As Renaissance art techniques moved to Northern Europe they were changed and adapted to local circumstances. Notable painters of the period include Albrecht Dürer, Pieter Bruegel, Hans Holbein, Robert Campin, Jan van Eyck, and Rogier van der Weyden. Paintings by these artists retain a Gothic influence; this is perhaps most evident in the works of Hieronymus Bosch. Northern art was more concerned with Christianity than Classical mythology, in part a reflection of the turmoil of the Protestant Reformation.

An major difference between the Northern and Italian Renaissances was that of language. While Italy's humanists turned to the past and the Latin and Greek languages, the Northerners began to write in the vernacular creating literature that was widely accessible. The greater use and respectability of the vernacular languages played an important role in the formation of the new nation states that were largely defined by language.

**Exercise set:**
1) Answer these from the passage on the Northern Renaissance:
(a) In whose works is the Gothic influence said to be most evident?
(b) What was Northern art more concerned with than Classical mythology?
(c) Which languages did Italy's humanists turn to?
2) Decide whether each statement agrees with the passage on the Northern Renaissance, and back each yes or no with the words that settle it:
(a) Northern art dealt more with Classical mythology than with Christianity.
(b) Northern writers began writing in the vernacular.
(c) The paintings of the Northern artists kept a Gothic influence.
3) Quote the passage on the Northern Renaissance, starting with "An major difference" and going on through "defined by language.".
The entries further down can be left aside.

**Given records:**
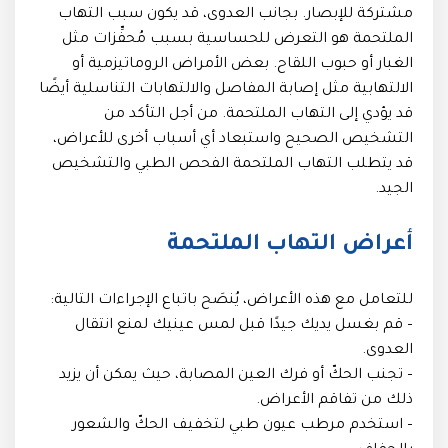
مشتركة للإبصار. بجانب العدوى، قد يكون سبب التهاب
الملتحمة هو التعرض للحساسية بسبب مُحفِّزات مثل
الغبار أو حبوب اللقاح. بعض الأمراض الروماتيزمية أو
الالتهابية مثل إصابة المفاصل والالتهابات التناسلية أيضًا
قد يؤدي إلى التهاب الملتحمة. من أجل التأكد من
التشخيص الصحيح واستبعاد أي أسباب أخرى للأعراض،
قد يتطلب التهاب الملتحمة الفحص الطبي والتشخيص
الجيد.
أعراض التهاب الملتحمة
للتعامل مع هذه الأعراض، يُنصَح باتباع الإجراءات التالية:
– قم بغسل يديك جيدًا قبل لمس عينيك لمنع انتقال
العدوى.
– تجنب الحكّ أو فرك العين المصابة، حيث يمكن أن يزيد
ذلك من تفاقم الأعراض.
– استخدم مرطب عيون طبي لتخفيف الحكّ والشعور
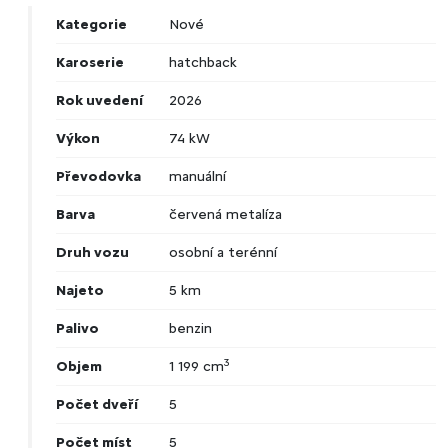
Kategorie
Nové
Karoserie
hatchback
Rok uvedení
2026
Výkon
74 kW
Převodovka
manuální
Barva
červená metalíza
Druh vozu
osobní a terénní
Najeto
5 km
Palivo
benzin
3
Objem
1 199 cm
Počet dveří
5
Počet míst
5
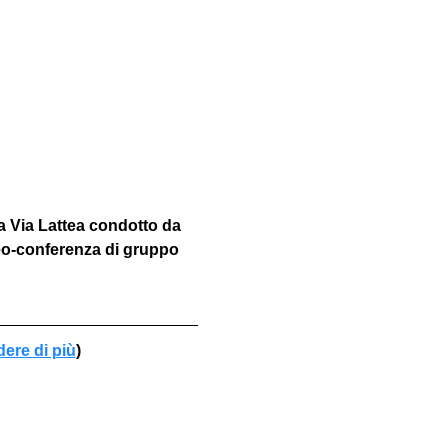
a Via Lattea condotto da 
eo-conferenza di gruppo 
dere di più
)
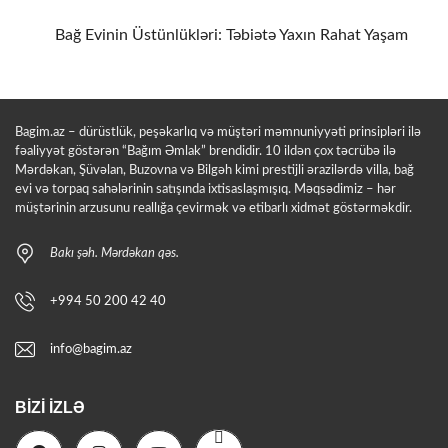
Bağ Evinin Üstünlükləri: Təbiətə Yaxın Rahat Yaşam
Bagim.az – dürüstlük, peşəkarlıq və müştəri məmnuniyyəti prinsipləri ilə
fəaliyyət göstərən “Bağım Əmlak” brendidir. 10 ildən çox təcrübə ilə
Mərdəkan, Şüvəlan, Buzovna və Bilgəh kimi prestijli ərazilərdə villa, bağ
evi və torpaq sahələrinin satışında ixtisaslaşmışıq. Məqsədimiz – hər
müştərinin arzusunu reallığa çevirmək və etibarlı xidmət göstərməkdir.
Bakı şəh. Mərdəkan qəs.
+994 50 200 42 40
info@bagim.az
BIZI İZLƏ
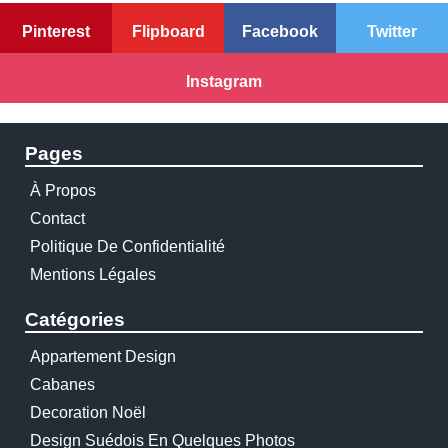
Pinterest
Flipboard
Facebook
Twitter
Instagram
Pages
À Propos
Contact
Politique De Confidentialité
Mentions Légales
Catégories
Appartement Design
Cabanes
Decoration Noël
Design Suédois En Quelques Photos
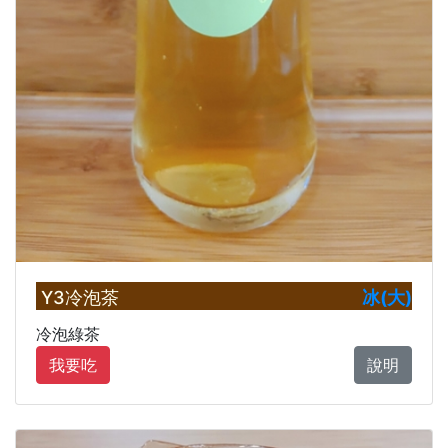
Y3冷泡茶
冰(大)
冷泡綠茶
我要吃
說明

**Answers for the tasks:**
1)
(a) Hieronymus Bosch
(b) Christianity
(c) Latin and Greek

2)
(a) No: "Northern art was more concerned with Christianity than Classical mythology"
(b) Yes: "the Northerners began to write in the vernacular creating literature that was widely accessible"
(c) Yes: "Paintings by these artists retain a Gothic influence"

3)
An major difference between the Northern and Italian Renaissances was that of language. While Italy's humanists turned to the past and the Latin and Greek languages, the Northerners began to write in the vernacular creating literature that was widely accessible. The greater use and respectability of the vernacular languages played an important role in the formation of the new nation states that were largely defined by language.